Dane TLE dla DM2 na 30 maja:
Dane orbitalne zostały uzyskane z następujących elementów TLE,
1 71000U 20997A 20151.80474535 -.00003603 11390-4 00000+0 0 03
2 71000 51.6423 075.0039 0122953 45.6251 315.4951 15.99554646 02
Epoka (UTC): 30 maja 2020 19:18:49
Ekscentryczność: 0,0122953
inklinacja: 51,6423°
wysokość perygeum: 194 km
wysokość apogeum: 357 km
rektascencja węzła wstępującego: 75,0039°
argument perygeum: 45,6251°
liczba obiegów na dzień: 15,99554646
średnia anomalia w czasie epoki: 315,4951°
numer obiegu w czasie epoki: 0
Na podstawie tych danych zrobiłem symulację w Stellarium, czyli jak będzie wyglądał przelot z Polski, a konkretnie z mojej miejscówki w Lublinie (czas wg.
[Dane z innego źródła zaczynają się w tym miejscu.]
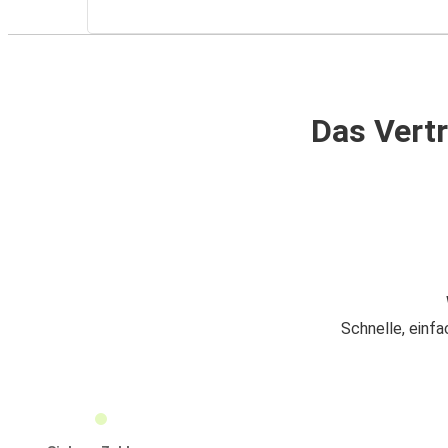
Das Vertr
Schnelle, einf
CEST):
Górowanie: 21:47:07 14° SSW - czas przelotu od elewacji 10° WSW do 11° S, czyli wejścia w cień Ziemi potrwa 2 min. 17 sek., a więc już znacznie lepiej niż gdyby to było 27 maja, tak jak zresztą wspominał o tym wcześniej Sokole Oko. Nie mniej w Polsce północnej raczej marne warunki do obserwacji (nawet jeśli dopisze pogoda), bo już u mnie w Lublinie elewacja przelotu jest niska: max 14°! Na Heavens-Above podają nawet, że jasność Dragona załogowego przy tym przelocie ma osiągać: 2,4mag.
(w co nie bardzo wierzę). U mnie niestety ma być fatalna pogoda,
więc pozostanie tylko oglądanie transmisji.
Jeśli dojdzie do startu 30 maja o 21:22:41 to dokowanie 31 maja o 16:29 (Harmony PM-2/IDA 2):
źródło. Byłoby co oglądać w weekend!